CITIZENFOUR : un héros très discret

En 2013, Edward Snowden contacte anonymement la documentariste Laura Poitras et le journaliste du Guardian Glenn Greenwald pour révéler un véritable scandale : le programme de surveillance organisé par la NSA concernerait des millions d’individus partout dans le monde. Poitras et Greenwald ont en commun d’être membres fondateurs de la Freedom of the Press Foundation et rejoignent ensemble Snowden à Hong Kong après une correspondance sécurisée de plusieurs semaines. Depuis tout le monde connait l’histoire. Le film est un retour en arrière sur les jours précédents l’annonce pour le moins choc d’un homme dont on ne connait rien.
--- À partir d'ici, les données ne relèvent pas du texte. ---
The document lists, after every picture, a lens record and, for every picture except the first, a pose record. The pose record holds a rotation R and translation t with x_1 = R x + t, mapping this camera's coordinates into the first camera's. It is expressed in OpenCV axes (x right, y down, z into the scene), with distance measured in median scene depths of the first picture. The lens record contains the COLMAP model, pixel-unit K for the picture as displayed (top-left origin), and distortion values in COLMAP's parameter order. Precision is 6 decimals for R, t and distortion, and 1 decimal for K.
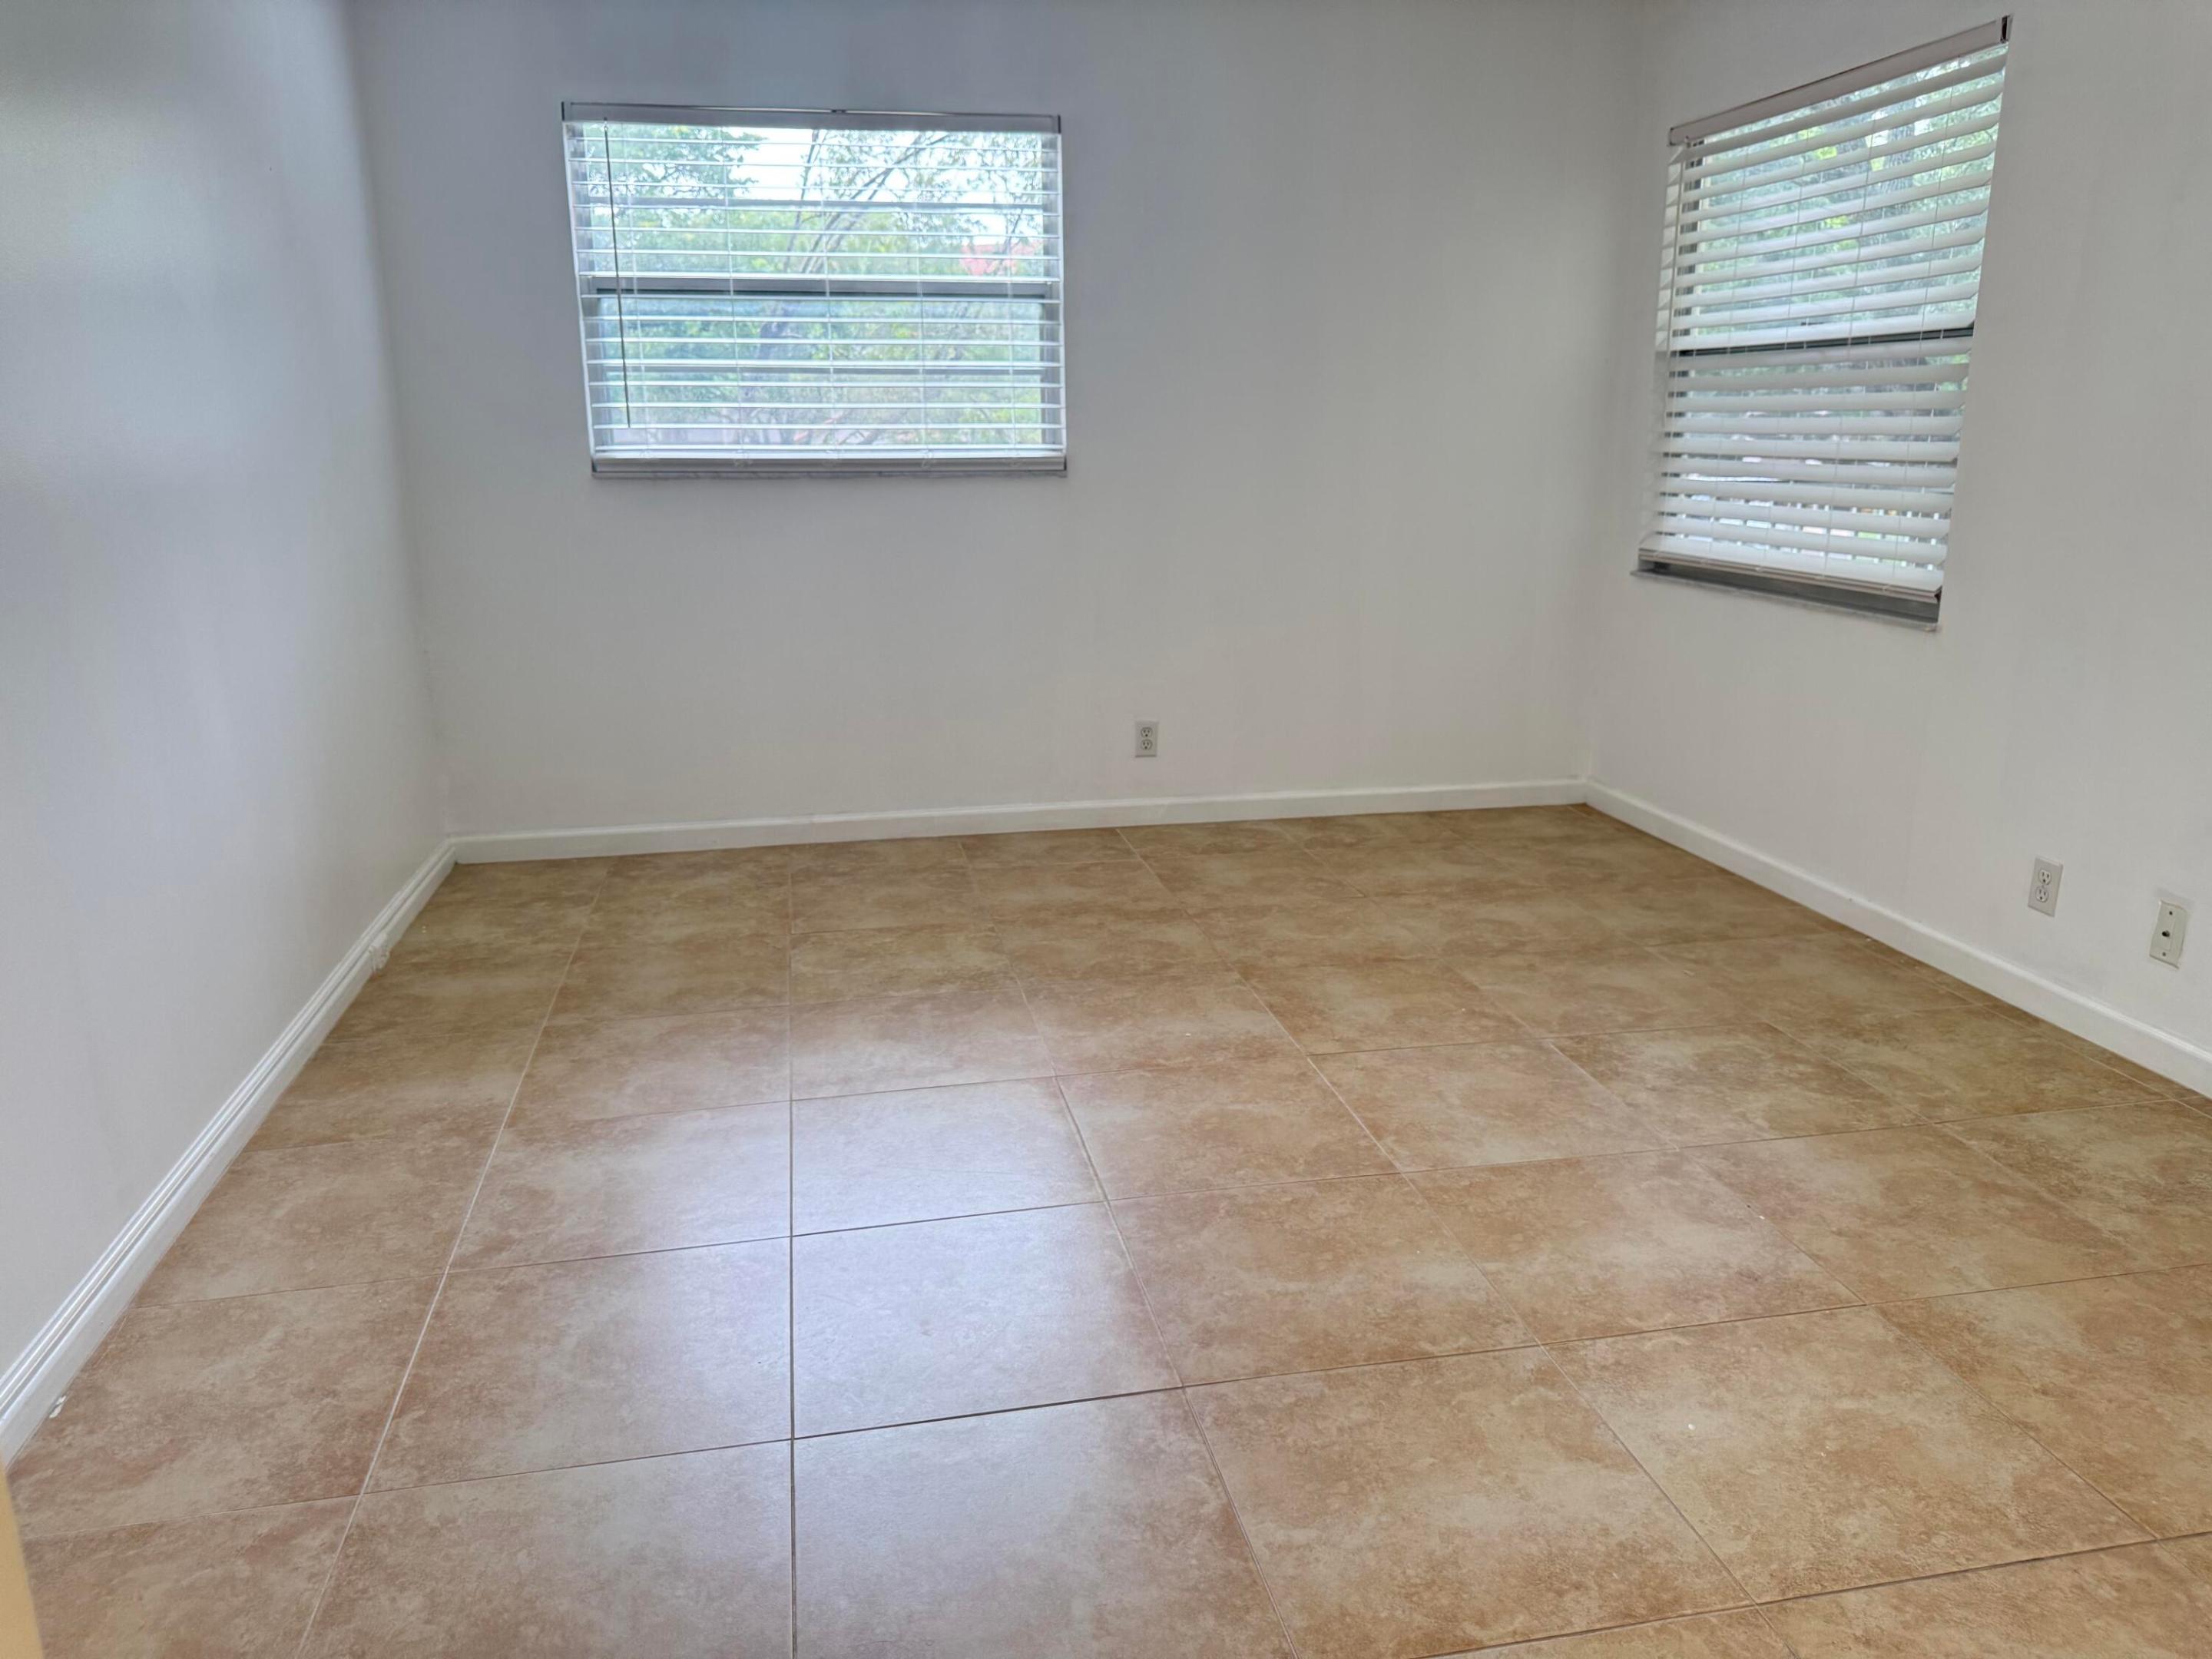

On le découvre en temps réel dans sa chambre d’hôtel, lunettes sur le nez, tshirt banc assis en tailleur sur son lit prêt à révéler au monde ce qu’il sait. La première impression, c’est l’étonnement face à sa jeunesse. Et puis Snowden se met à parler, à raconter, à analyser, à prouver ses dires et l’on se dit que l’homme, en plus d’être très brillant, est formidablement discret. Snowden pèse ses mots, réfléchit sans en rajouter, parle posément sans jamais chercher à se faire valoir. Il ne souhaite d’ailleurs pas apparaitre comme celui qui se sacrifie pour le bien commun. Ce qui étonne dans ce film et qui nous touche, c’est l’évidence de sa démarche, sa détermination à choisir un monde meilleur, son choix de défendre des valeurs de liberté et de vie privée envers et contre tous.

Laura Poitras parvient à nous faire revivre de façon prodigieuse ces quelques heures avant que la vie d’un homme bascule vers une hypermédiatisation et devienne l’homme le plus recherché des Etats Unis. Les interviews en huis clos dans la chambre sont filmées dans une sérénité à l’opposé du choc médiatique qui va suivre et en cela le film montre très bien le mécanisme via lequel un évènement est mis en avant, l’effervescence qui suit l’annonce, les mobilisations qui se mettent en place, comme un roulement parfaitement huilé où tout semble possible parce que la machine collective se rassemble dans un élan solidaire. La meilleure réponse à l’orchestration diabolique de cette surveillance est bien ce ballet que forment soudain toutes ces personnes autour du néo-héros Snowden et qui laisse entrevoir une forme d’espoir face au machiavélisme qui nous écrase mais ne nous annihile pas. Pas encore.

Depuis Snowden est exilé en Russie qui n’a pas d’accord d’extradition avec les Etats Unis. Le film s’achève sur ce plan magnifique où on le voit avec sa compagne venue le rejoindre dans son isba, en train de cuisiner ensemble. La caméra les filme de l’extérieur et ils semblent être sous surveillance. Mais une surveillance bienveillante et choisie. Libres.